### WHAT YOU NEED TO DO
With the line containing "right shoulder: (351, 427, 28)" as the start and the line containing "right ankle: (113, 116, 17)" as the end, transcribe that span of the entries below exactly, including both.

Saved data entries

-------------------------

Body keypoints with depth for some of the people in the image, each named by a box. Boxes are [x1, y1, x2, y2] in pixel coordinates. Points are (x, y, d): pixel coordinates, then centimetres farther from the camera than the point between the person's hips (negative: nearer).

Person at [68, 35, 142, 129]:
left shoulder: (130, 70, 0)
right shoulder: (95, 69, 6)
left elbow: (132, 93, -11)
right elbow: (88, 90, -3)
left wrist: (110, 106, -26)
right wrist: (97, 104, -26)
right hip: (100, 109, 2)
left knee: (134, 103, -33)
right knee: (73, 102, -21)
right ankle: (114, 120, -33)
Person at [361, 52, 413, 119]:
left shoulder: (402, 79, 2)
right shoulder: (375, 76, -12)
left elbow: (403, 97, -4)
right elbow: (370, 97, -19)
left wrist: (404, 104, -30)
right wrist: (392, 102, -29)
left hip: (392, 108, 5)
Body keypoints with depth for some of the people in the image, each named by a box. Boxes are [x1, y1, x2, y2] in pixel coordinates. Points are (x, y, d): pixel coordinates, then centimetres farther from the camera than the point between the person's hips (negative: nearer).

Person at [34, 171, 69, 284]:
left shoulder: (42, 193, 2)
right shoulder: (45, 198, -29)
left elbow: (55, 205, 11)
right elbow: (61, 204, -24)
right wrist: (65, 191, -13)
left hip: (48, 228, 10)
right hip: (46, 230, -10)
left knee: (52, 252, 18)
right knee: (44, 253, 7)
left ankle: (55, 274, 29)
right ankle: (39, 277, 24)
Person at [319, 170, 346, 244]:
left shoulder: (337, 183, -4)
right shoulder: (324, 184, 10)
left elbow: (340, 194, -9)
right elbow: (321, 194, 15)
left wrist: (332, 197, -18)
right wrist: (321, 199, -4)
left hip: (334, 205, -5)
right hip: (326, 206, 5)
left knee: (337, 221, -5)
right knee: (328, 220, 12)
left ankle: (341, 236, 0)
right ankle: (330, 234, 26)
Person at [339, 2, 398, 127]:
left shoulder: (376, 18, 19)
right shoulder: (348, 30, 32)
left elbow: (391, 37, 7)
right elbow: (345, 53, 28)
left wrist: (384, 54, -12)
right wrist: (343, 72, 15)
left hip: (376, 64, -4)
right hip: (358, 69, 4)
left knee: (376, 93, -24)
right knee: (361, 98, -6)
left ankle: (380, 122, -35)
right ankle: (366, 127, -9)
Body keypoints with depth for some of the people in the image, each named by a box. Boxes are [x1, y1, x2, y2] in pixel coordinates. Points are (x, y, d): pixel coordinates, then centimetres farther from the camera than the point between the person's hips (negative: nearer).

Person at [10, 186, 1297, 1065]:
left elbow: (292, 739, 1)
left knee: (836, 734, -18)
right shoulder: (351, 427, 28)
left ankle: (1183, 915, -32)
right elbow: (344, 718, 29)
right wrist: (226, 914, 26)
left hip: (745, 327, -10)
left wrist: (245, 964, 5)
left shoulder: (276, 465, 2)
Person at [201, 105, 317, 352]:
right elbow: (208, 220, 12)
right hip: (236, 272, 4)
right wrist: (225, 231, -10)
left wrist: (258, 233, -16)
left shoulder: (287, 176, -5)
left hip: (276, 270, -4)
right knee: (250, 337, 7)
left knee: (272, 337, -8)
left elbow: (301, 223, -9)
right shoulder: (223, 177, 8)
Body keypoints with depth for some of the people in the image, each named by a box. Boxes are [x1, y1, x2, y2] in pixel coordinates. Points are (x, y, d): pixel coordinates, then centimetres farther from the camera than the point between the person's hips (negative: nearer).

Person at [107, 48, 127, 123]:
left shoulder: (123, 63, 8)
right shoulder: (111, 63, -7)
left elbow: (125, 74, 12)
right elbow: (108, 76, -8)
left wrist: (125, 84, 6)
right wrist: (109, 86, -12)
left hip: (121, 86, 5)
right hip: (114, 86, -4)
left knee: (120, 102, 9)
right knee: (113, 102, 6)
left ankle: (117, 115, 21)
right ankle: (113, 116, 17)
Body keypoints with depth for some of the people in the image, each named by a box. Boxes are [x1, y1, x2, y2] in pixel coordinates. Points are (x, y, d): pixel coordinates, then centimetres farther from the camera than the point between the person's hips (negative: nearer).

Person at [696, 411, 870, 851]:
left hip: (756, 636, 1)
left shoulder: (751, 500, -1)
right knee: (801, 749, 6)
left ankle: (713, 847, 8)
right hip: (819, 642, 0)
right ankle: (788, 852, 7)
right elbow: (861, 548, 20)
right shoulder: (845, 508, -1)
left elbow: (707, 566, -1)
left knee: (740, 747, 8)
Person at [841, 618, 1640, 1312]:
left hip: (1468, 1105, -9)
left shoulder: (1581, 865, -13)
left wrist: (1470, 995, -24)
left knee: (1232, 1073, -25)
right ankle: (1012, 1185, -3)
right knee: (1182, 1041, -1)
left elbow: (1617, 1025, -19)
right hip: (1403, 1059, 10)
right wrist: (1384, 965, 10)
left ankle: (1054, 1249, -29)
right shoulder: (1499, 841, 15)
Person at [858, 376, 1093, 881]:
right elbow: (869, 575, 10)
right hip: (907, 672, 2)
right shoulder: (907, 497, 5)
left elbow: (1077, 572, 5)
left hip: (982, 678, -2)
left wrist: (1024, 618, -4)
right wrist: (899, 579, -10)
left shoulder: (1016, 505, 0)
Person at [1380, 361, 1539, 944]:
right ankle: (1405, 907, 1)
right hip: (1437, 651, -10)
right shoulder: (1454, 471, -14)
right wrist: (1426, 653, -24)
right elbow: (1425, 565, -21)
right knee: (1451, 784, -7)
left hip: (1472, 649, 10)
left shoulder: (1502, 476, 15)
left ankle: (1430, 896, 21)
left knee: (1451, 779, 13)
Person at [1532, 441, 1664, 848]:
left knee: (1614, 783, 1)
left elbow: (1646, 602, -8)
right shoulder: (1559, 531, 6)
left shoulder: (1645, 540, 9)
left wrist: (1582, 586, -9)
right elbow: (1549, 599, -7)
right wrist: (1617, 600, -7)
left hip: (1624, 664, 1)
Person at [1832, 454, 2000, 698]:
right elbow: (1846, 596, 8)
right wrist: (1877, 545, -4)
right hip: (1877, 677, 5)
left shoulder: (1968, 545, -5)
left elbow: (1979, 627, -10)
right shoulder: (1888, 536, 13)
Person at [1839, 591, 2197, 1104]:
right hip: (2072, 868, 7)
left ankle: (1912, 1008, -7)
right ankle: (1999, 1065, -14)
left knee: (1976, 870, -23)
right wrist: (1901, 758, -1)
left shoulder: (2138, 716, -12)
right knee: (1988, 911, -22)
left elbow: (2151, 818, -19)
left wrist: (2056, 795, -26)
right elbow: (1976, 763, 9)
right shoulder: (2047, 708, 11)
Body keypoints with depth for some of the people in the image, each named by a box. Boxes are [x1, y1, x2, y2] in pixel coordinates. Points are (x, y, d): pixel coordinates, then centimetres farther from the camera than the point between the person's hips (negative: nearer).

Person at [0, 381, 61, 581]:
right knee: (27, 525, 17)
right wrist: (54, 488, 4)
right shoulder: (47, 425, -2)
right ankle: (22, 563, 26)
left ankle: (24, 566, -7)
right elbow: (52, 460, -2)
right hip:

-------------------------

### SOLUTION
right shoulder: (351, 427, 28)
left ankle: (1183, 915, -32)
right elbow: (344, 718, 29)
right wrist: (226, 914, 26)
left hip: (745, 327, -10)
left wrist: (245, 964, 5)
left shoulder: (276, 465, 2)
Person at [201, 105, 317, 352]:
right elbow: (208, 220, 12)
right hip: (236, 272, 4)
right wrist: (225, 231, -10)
left wrist: (258, 233, -16)
left shoulder: (287, 176, -5)
left hip: (276, 270, -4)
right knee: (250, 337, 7)
left knee: (272, 337, -8)
left elbow: (301, 223, -9)
right shoulder: (223, 177, 8)
Body keypoints with depth for some of the people in the image, each named by a box. Boxes are [x1, y1, x2, y2] in pixel coordinates. Points are (x, y, d): pixel coordinates, then centimetres farther from the camera than the point between the person's hips (negative: nearer).

Person at [107, 48, 127, 123]:
left shoulder: (123, 63, 8)
right shoulder: (111, 63, -7)
left elbow: (125, 74, 12)
right elbow: (108, 76, -8)
left wrist: (125, 84, 6)
right wrist: (109, 86, -12)
left hip: (121, 86, 5)
right hip: (114, 86, -4)
left knee: (120, 102, 9)
right knee: (113, 102, 6)
left ankle: (117, 115, 21)
right ankle: (113, 116, 17)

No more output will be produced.